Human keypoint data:
#####

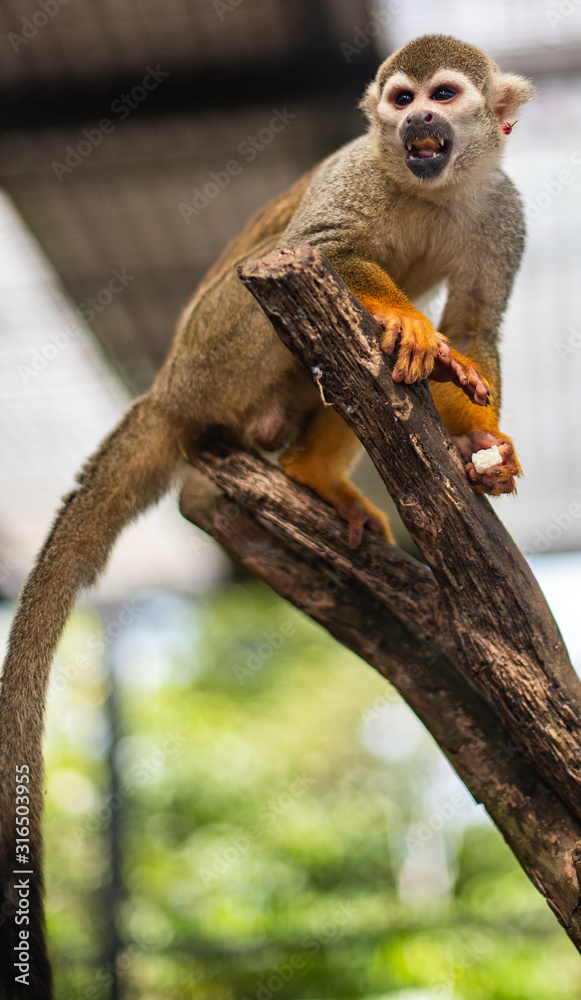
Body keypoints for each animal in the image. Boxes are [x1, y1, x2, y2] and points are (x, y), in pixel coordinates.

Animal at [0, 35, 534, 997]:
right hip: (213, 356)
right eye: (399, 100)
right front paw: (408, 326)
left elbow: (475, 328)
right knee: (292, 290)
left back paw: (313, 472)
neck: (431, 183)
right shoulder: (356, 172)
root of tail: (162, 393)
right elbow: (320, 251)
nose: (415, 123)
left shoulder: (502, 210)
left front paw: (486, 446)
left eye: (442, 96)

#####

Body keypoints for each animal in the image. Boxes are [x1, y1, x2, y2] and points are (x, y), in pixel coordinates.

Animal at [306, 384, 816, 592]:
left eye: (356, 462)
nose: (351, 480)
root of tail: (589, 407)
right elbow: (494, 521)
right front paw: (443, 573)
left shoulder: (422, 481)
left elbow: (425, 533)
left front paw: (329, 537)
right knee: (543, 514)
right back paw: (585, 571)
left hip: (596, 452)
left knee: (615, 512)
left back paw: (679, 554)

#####

§ **What to work on**
Could you return exactly the stretch of the data above that starts at the line with "left back paw: (313, 472)" and ends at the line with "left eye: (442, 96)", both lines included?

§ **Written answer**
left back paw: (313, 472)
neck: (431, 183)
right shoulder: (356, 172)
root of tail: (162, 393)
right elbow: (320, 251)
nose: (415, 123)
left shoulder: (502, 210)
left front paw: (486, 446)
left eye: (442, 96)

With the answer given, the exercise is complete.